:: Document text ::
Down at Must Farm in Cambridge, the archaeologists working on the 3,000-year-old bronze age settlement are experiencing the same thrill as their Ness of Brodgar counterparts. In its latest online diary entry there is an effusion: "Since the excavation began, almost every day has revealed new finds, discoveries and information about the late bronze age." Discoveries include textiles, boxes, wheels and axes - a 3,000-year-old late bronze age socketed axe with its haft still attached. The Must Farm settlement has one of the most complete bronze age assemblages ever discovered in Britain and it is giving us an unprecedented insight into the lives of the people there 3,000 years ago. 

Other recent discoveries

Dozens of the earliest texts ever found in Britain, written by the Romans, were found earlier this year. They were inscribed on wooden tablets and found buried in waterlogged ground near St Paul's Cathedral. The tablets give accounts of life in London in the earliest years of the city's existence.

In May this year the remains of a medieval chapel which King Arthur is thought to have visited were uncovered after being lost for 50 years. A dig at Beckery Chapel near Glastonbury is expected to date the buildings accurately: the trenches will then be filled in and the position of the chapel marked on the ground.

A Roman villa was found in April underneath a garden near Tisbury in Wiltshire. Historic England confirmed that a mosaic found was part of the floor of a grand villa built between AD175 and 220.

The tomb of Richard III was discovered on the site of the former Greyfriars Church in Leicester in September 2012. It is now a car park.

:: Tasks to complete ::
- a) Transcribe the archaeology text starting with "Dozens of the" and going on through "on the ground.".
- b) In the archaeology text, where were the Roman wooden tablets found?

:: Collected material ::
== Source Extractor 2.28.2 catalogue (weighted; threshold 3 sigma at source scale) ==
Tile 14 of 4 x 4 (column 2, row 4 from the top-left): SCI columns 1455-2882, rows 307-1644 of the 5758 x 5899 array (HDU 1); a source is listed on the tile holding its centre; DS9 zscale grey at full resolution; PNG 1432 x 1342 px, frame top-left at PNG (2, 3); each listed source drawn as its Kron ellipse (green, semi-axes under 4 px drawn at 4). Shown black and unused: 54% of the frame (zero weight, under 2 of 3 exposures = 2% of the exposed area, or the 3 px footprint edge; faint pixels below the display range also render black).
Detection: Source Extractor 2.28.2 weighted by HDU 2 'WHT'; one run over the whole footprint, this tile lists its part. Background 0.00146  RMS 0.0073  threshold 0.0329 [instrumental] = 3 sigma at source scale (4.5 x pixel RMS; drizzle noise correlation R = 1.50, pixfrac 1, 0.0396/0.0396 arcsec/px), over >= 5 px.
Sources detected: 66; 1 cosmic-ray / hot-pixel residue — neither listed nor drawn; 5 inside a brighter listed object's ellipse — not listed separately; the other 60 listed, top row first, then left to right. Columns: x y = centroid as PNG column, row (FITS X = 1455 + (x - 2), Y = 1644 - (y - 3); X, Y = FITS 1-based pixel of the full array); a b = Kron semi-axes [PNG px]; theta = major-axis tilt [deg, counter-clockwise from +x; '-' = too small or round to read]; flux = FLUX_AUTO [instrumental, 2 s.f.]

:: Task answers ::
- a)
Dozens of the earliest texts ever found in Britain, written by the Romans, were found earlier this year. They were inscribed on wooden tablets and found buried in waterlogged ground near St Paul's Cathedral. The tablets give accounts of life in London in the earliest years of the city's existence.

In May this year the remains of a medieval chapel which King Arthur is thought to have visited were uncovered after being lost for 50 years. A dig at Beckery Chapel near Glastonbury is expected to date the buildings accurately: the trenches will then be filled in and the position of the chapel marked on the ground.

- b) They were buried in waterlogged ground near St Paul's Cathedral.